When 36-year-old James Madison and his colleagues designed the Constitution, one of their most important aspirations was to diminish the likelihood that faction would destabilize the new order. Their institutional design contained a two-part solution. The first notion was that representative systems of government would provide a structure for filtering and mediating extreme opinions so that debates in the councils of government would tack in a moderate direction. While this part of the solution is commonly taught; we have come to overlook the second part of the solution. Madison did not believe that the representative structures on their own would solve the problem of faction. Rather, he believed they would do so working in tandem with the physical geography of the country.

The country’s very size, its rivers and mountains, would disperse the population.
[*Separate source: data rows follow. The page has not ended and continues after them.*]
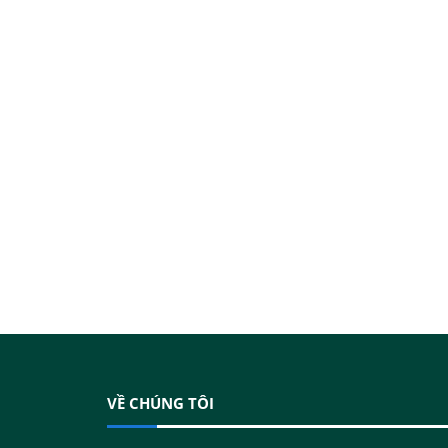
VỀ CHÚNG TÔI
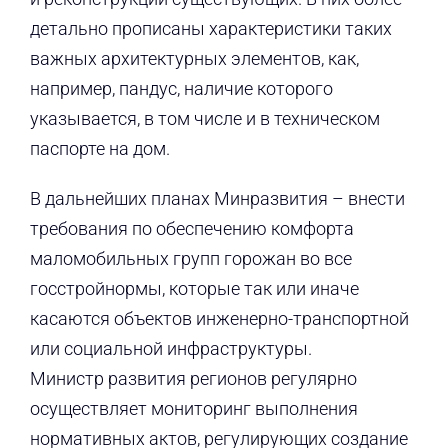
детально прописаны характеристики таких
важных архитектурных элементов, как,
например, пандус, наличие которого
указывается, в том числе и в техническом
паспорте на дом.
В дальнейших планах Минразвития – внести
требования по обеспечению комфорта
маломобильных групп горожан во все
госстройнормы, которые так или иначе
касаются объектов инженерно-транспортной
или социальной инфраструктуры.
Министр развития регионов регулярно
осуществляет мониторинг выполнения
нормативных актов, регулирующих создание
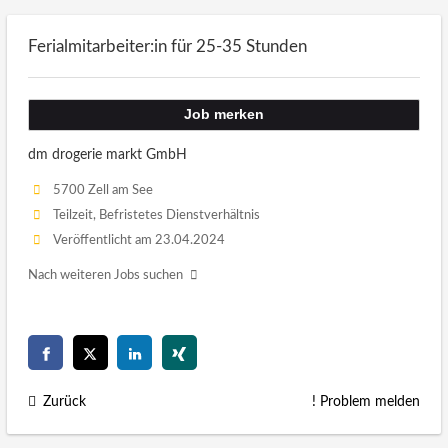
Ferialmitarbeiter:in für 25-35 Stunden
Job merken
dm drogerie markt GmbH
5700 Zell am See
Teilzeit, Befristetes Dienstverhältnis
Veröffentlicht am 23.04.2024
Nach weiteren Jobs suchen
Zurück
! Problem melden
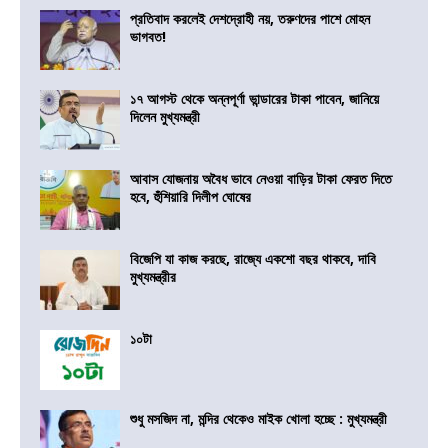
প্রতিবাদ করলেই দেশদ্রোহী নয়, তরুণদের পাশে মোহন
ভাগবত!
১৭ আগস্ট থেকে অন্নপূর্ণা ভান্ডারের টাকা পাবেন, জানিয়ে
দিলেন মুখ্যমন্ত্রী
আবাস যোজনায় অবৈধ ভাবে নেওয়া বাড়ির টাকা ফেরত দিতে
হবে, হুঁশিয়ারি দিলীপ ঘোষের
বিজেপি যা কাজ করছে, রাজ্যে একশো বছর থাকবে, দাবি
মুখ্যমন্ত্রীর
১০টা
শুধু মসজিদ না, মন্দির থেকেও মাইক খোলা হচ্ছে : মুখ্যমন্ত্রী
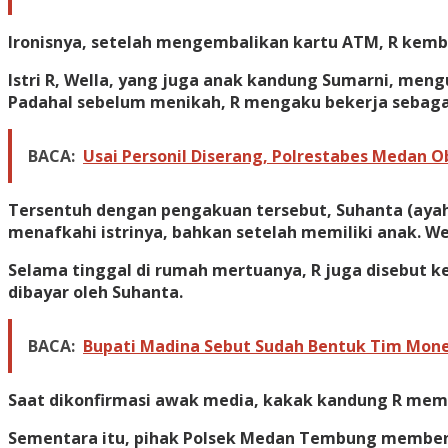
Ironisnya, setelah mengembalikan kartu ATM, R kem
Istri R, Wella, yang juga anak kandung Sumarni, me
Padahal sebelum menikah, R mengaku bekerja sebaga
BACA:
Usai Personil Diserang, Polrestabes Medan 
Tersentuh dengan pengakuan tersebut, Suhanta (ayah
menafkahi istrinya, bahkan setelah memiliki anak. We
Selama tinggal di rumah mertuanya, R juga disebut ke
dibayar oleh Suhanta.
BACA:
Bupati Madina Sebut Sudah Bentuk Tim Mon
Saat dikonfirmasi awak media, kakak kandung R mem
Sementara itu, pihak Polsek Medan Tembung membenark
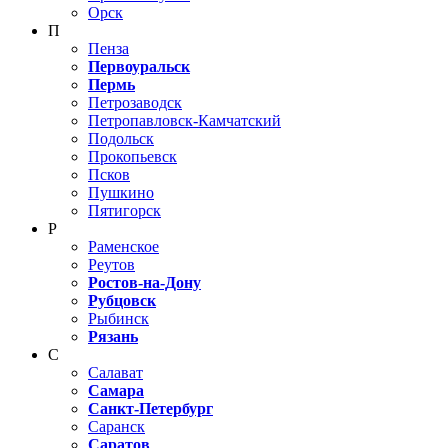
Орск
П
Пенза
Первоуральск
Пермь
Петрозаводск
Петропавловск-Камчатский
Подольск
Прокопьевск
Псков
Пушкино
Пятигорск
Р
Раменское
Реутов
Ростов-на-Дону
Рубцовск
Рыбинск
Рязань
С
Салават
Самара
Санкт-Петербург
Саранск
Саратов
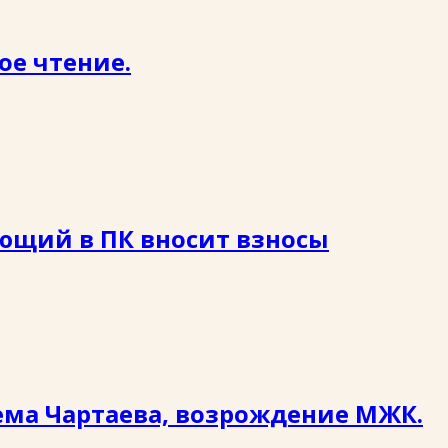
ое чтение.
ющий в ПК вносит взносы
ема Чартаева, возрождение МЖК.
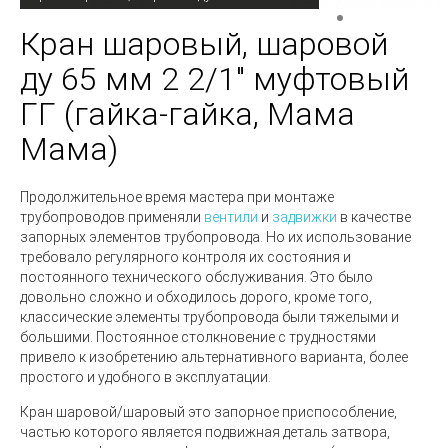
Кран шаровый, шаровой
ду 65 мм 2 2/1" муфтовый
ГГ (гайка-гайка, Мама
Мама)
Продолжительное время мастера при монтаже
трубопроводов применяли
вентили
и
задвижки
в качестве
запорных элементов трубопровода. Но их использование
требовало регулярного контроля их состояния и
постоянного технического обслуживания. Это было
довольно сложно и обходилось дорого, кроме того,
классические элементы трубопровода были тяжелыми и
большими. Постоянное столкновение с трудностями
привело к изобретению альтернативного варианта, более
простого и удобного в эксплуатации.
Кран шаровой/шаровый
это запорное приспособление,
частью которого является подвижная деталь затвора,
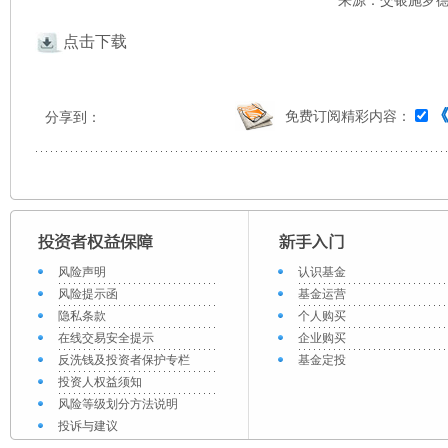
来源：交银施罗德 
点击下载
免费订阅精彩内容：
分享到：
风险声明
认识基金
风险提示函
基金运营
隐私条款
个人购买
在线交易安全提示
企业购买
反洗钱及投资者保护专栏
基金定投
投资人权益须知
风险等级划分方法说明
投诉与建议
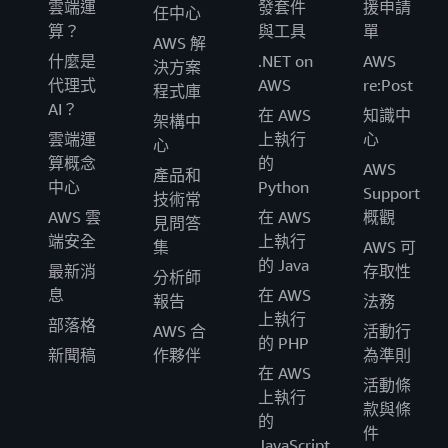
雲端運
發套件
援申請
任中心
算？
與工具
單
AWS 解
什麼是
.NET on
AWS
決方案
代理式
AWS
re:Post
程式庫
AI？
在 AWS
知識中
架構中
雲端運
上執行
心
心
算概念
的
AWS
產品和
中心
Python
Support
技術常
AWS 雲
在 AWS
概觀
見問答
端安全
上執行
集
AWS 可
的 Java
最新消
存取性
分析師
息
在 AWS
報告
法務
上執行
部落格
AWS 合
活動行
的 PHP
新聞稿
作夥伴
為準則
在 AWS
活動條
上執行
款與條
的
件
JavaScript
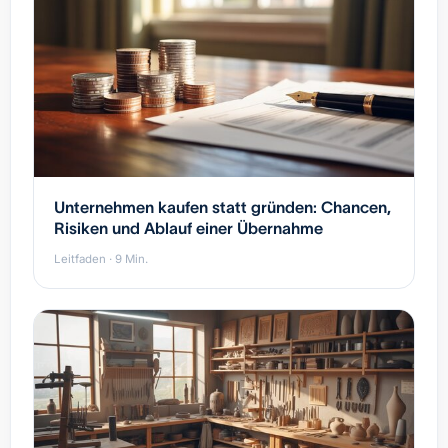
Unternehmen kaufen statt gründen: Chancen,
Risiken und Ablauf einer Übernahme
Leitfaden · 9 Min.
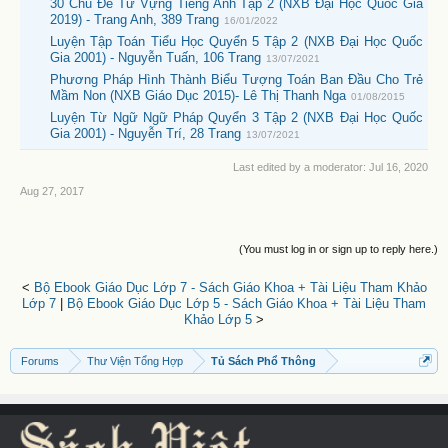
30 Chủ Đề Từ Vựng Tiếng Anh Tập 2 (NXB Đại Học Quốc Gia
2019) - Trang Anh, 389 Trang
16/01/2022
Luyện Tập Toán Tiểu Học Quyển 5 Tập 2 (NXB Đại Học Quốc
Gia 2001) - Nguyễn Tuấn, 106 Trang
13/07/2021
Phương Pháp Hình Thành Biểu Tượng Toán Ban Đầu Cho Trẻ
Mầm Non (NXB Giáo Dục 2015)- Lê Thị Thanh Nga
01/08/2015
Luyện Từ Ngữ Ngữ Pháp Quyển 3 Tập 2 (NXB Đại Học Quốc
Gia 2001) - Nguyễn Trí, 28 Trang
13/07/2021
Last edited by a moderator:
Jul 16, 2020
Aug 27, 2017
(You must log in or sign up to reply here.)
<
Bộ Ebook Giáo Dục Lớp 7 - Sách Giáo Khoa + Tài Liệu Tham Khảo
Lớp 7
|
Bộ Ebook Giáo Dục Lớp 5 - Sách Giáo Khoa + Tài Liệu Tham
Khảo Lớp 5
>
Forums
Thư Viện Tổng Hợp
Tủ Sách Phổ Thông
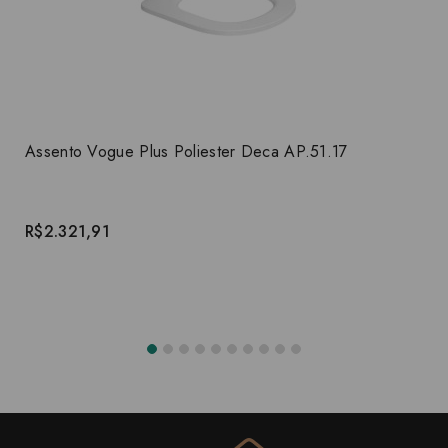
Assento Vogue Plus Poliester Deca AP.51.17
R$2.321,91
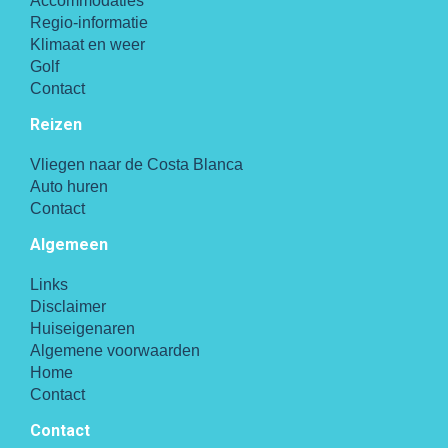
Accommodaties
Regio-informatie
Klimaat en weer
Golf
Contact
Reizen
Vliegen naar de Costa Blanca
Auto huren
Contact
Algemeen
Links
Disclaimer
Huiseigenaren
Algemene voorwaarden
Home
Contact
Contact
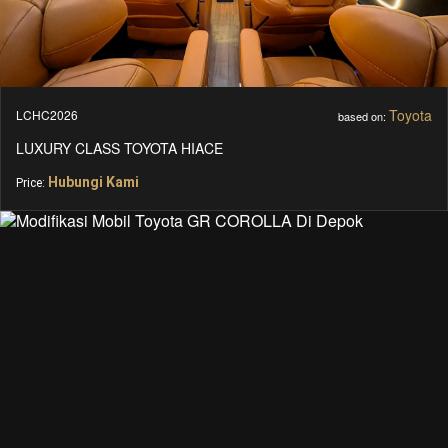
Toyota
LCHC2026
based on:
LUXURY CLASS TOYOTA HIACE
Hubungi Kami
Price:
The consequent difficulty of communication would ensure that those who held extreme views would be unlikely to find each other and coordinate. They would, as a result, be unable to achieve a degree of influence sufficient to distort and destabilize political processes.

This premise of Madison’s — that the very geography of the new country would help ward off the danger of faction — no longer holds.

The most important impact of social media on our political ecosystem is to have nullified the value of geography as a functional element of our institutional design. People with extreme views can now easily coordinate across the country. They can even be coordinated — before they have thought of doing so for themselves — from outside our borders. And without the assist from a geography that splinters us, our systems of representation don’t function to moderate polarization. Our representatives know this as they get bombarded by phone calls from people well outside their own constituency, intensifying their felt need to adhere to a strong ideological line.

If we wish to restore peace among us, we have to go back to Madison’s basic question. How do we build institutions that can ward off the threat of faction? We actually need to rethink our system of representation, perhaps adopting measures such as multi-member districts and ranked-choice voting to broaden representation. We can no longer rely on geography to take us halfway to the solution. Our institutional design puzzle is harder than Madison’s was.

We have our work cut out for us. And so does the president. We should judge our sitting president, and look toward 2020, with a clear-eyed recognition that to defend the Constitution, we need a president committed to cultivating peace within the American people.